Fai musica? Allora devi essere su Myspace, la community più in voga del momento, nonché l’esperimento di social networking più osservato dall’industria.
Fin a qualche tempo fa, uno dei Future shock più potenti della rete, specie per chi era già adulto, era l’apparente abbattimento delle barriere. Capitava di scrivere al sito di un musicista e ricevere una risposta dal diretto interessato; o di trovare tracce del suo passaggio nei forum o in un blog. Questa immediatezza era legata a un’idea romantica e minoritaria della rete: come mi ha detto Jovanotti, uno degli early adopters italiani, “poi ho dovuto smettere di tenere un blog perché trovavo i miei post citati con rilievo sulla stampa”. Ovviamente con la diffusione di massa delle connessioni, questa separazione tra mezzi si è andata assottigliando, e oggi è molto raro che un artista risponda personalmente alle email in arrivo sul suo sito.
Se questo è vero, risulta sorprendente il successo di Myspace (del gruppo Murdoch), il nuovo, inevitabile servizio di social networking online rivolto a musicisti, fans e altri ancora. Perché ci si trovano davvero tutti, quasi senza eccezione. Dai Subsonica (come band e qualcuno anche singolarmente) ai Metal Detektor di Cosenza fino a Mousse T e NIN. Tutti uguali, ognuno con la sua paginetta, il suo player e i suoi amici. Myspace consente di creare relazioni tra persone (con la funzione Add friend) e di lasciargli dei messaggi. Questo meccanismo, insieme all’apparente uguaglianza e alla musica in streaming (praticamente istantaneo, con una buona connessione), sono la grande differenza rispetto a passate iniziative simili, come Vitaminic. Quindi posso aprirmi il mio spazietto, metterci il mio demo, farmi un po’ di buoni amici come Sean Paul, Black Eyed Peas e Limp Bizkit e sentirmi un po’ P.Diddy anch’io. Certo che poi i Metal Detektor ne hanno 8 e Busta Rhymes invece 124.946; che il loro profilo è stato visto 43 volte contro 1.328.549 dei Metallica. Però ci sono, e sono “uguali”. Fattostà che anche in Italia sta fiorendo un piccolo mercato di personalizzazione e mantenimento degli spazi dei VIP su Myspace, accettando amici, aggiornando la musica e inviando, a chi li ha aggiunti come friends, l’onnipresente messaggio “grazie per l’add”.

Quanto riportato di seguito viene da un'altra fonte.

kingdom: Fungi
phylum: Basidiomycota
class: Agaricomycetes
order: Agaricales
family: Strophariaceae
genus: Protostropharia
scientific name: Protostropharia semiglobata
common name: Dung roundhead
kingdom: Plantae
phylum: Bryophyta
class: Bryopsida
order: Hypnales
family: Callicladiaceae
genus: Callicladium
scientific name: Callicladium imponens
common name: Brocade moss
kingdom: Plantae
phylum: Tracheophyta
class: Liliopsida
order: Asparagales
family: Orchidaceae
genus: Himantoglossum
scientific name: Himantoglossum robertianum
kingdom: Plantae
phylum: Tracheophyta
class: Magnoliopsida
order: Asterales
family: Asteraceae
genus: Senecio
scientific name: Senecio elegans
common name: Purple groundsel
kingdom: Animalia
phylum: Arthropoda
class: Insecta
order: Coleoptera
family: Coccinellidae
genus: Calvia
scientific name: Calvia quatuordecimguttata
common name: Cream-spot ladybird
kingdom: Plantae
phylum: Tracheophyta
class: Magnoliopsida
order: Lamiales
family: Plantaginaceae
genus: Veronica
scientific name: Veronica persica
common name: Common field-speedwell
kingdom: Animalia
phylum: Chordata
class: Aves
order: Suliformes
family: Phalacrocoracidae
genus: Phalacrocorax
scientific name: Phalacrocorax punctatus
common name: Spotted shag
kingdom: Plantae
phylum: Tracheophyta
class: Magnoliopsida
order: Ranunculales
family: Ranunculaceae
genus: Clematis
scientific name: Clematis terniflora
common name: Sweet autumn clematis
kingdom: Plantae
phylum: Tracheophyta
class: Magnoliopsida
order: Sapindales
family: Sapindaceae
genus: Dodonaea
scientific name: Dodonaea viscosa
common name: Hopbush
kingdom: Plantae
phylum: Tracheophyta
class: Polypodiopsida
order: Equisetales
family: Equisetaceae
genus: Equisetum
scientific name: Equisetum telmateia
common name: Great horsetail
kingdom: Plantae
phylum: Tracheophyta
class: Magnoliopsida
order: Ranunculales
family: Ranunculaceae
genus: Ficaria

Se Myspace è ideale per una band emergente, nel caso dei VIP il discorso è più complesso. Rappresenta una piazza pubblica, uno struscio planetario dove farsi vedere, far ascoltare i propri prodotti (non scaricare, naturalmente), mostrare i video, mettere un link al proprio sito e comunque esserci. E’ una specie di Elenco del telefono della musica Pop, dove i nomi sono tutti uguali ma l’uguaglianza finisce lì. Su Myspace gli amici che contano sono i primi 8, i Top friends, visibili nella propria pagina principale; gli altri si vedono solo andandoci apposta. Quindi 50 cent ha come Top friends i suoi protetti, mentre gli Evil Armpit di Roma hanno gli Slayer, i Testament e i Sepultura (ma anche, per fortuna, qualche amico più genuino).
Myspace naturalmente è gratis; l’unico vincolo è che per accedere ai contenuti extra (foto, video, ecc.) bisogna essere membri. Certo c’è la pubblicità, ma non credo che copra nemmeno parte degli immensi costi di gestione: si dice che Youtube (un servizio simile ma basato sul video) spenda un milione di dollari al giorno solo di banda (il volume di dati necessario allo streaming). E allora qual è l’economia dietro a servizi del genere? Sempre i soliti vecchi dati personali, profili utente, ecc. Solo che in questi casi non è più solo chi guarda cosa, ma chi mette, cosa mette e che effetto produce sugli altri utenti. Il fenomeno dei video virali (sempre più spesso pubblicità occulta) è l’esempio perfetto: siti come Flickr (foto), Youtube o Google Video e Digg (community di news) osservano attentamente quello che succede, per sapere cosa succederà e farlo succedere a loro vantaggio. Ovviamente per molti il gioco vale la candela, e i servizi offerti sono tali da valer bene qualche dato personale. L’importante, come sempre, è saperlo – possibilmente prima.